→ What you are asked to do: Please transcribe the portion of the patent application text below from "In fiber-optic sensors, optical" to "the desired measurement.", keeping every word and punctuation mark unchanged.

Patent Application
20250198850
The present invention generally relates to optical sensors, and more specifically, to an optical polarization diversity receiver used in a fiber-optic interferometer for coherent detection.
In fiber-optic sensors, optical fibers serve as the sensing elements to monitor environmental physical quantities such as temperature, velocity and pressure as they alter the properties of fibers, thereby affecting the light traveling through them. For example, a common configuration for optical sensing is the Mach-Zehnder interferometer which consists of a sensing arm and a reference arm. As the sensing arm is exposed to and interacts with the environment, the interference signal generated by the mixed optical beams from both arms can be sent to a receiver for demodulation to obtain the desired measurement.

→ The data:
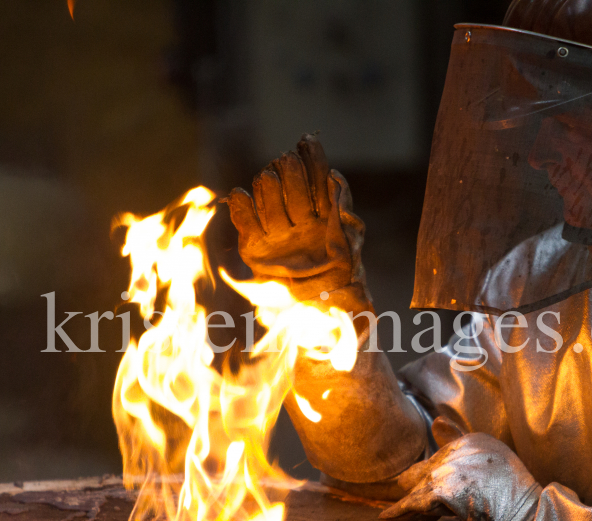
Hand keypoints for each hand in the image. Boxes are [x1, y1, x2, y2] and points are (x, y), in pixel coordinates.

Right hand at [226, 134, 365, 304]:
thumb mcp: (351, 239)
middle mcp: (298, 217)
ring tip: (269, 177)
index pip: (315, 176)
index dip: (311, 158)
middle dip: (288, 172)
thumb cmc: (341, 276)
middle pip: (289, 183)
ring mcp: (277, 230)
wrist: (321, 308)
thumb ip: (342, 208)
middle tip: (285, 162)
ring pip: (268, 195)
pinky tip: (240, 194)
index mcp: (322, 212)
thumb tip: (334, 175)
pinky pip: (245, 219)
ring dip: (268, 184)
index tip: (306, 141)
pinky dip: (241, 206)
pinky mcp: (256, 245)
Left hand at [380, 418, 541, 520]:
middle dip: (409, 485)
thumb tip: (437, 421)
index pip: (441, 456)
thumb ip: (464, 443)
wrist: (530, 515)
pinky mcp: (444, 489)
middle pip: (426, 471)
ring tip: (390, 516)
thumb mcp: (493, 462)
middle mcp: (459, 449)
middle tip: (392, 496)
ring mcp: (451, 468)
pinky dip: (400, 512)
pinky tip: (388, 519)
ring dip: (404, 505)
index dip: (427, 474)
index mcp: (473, 439)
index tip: (412, 483)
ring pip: (418, 488)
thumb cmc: (517, 496)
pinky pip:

→ Result of the exercise:
In fiber-optic sensors, optical fibers serve as the sensing elements to monitor environmental physical quantities such as temperature, velocity and pressure as they alter the properties of fibers, thereby affecting the light traveling through them. For example, a common configuration for optical sensing is the Mach-Zehnder interferometer which consists of a sensing arm and a reference arm. As the sensing arm is exposed to and interacts with the environment, the interference signal generated by the mixed optical beams from both arms can be sent to a receiver for demodulation to obtain the desired measurement.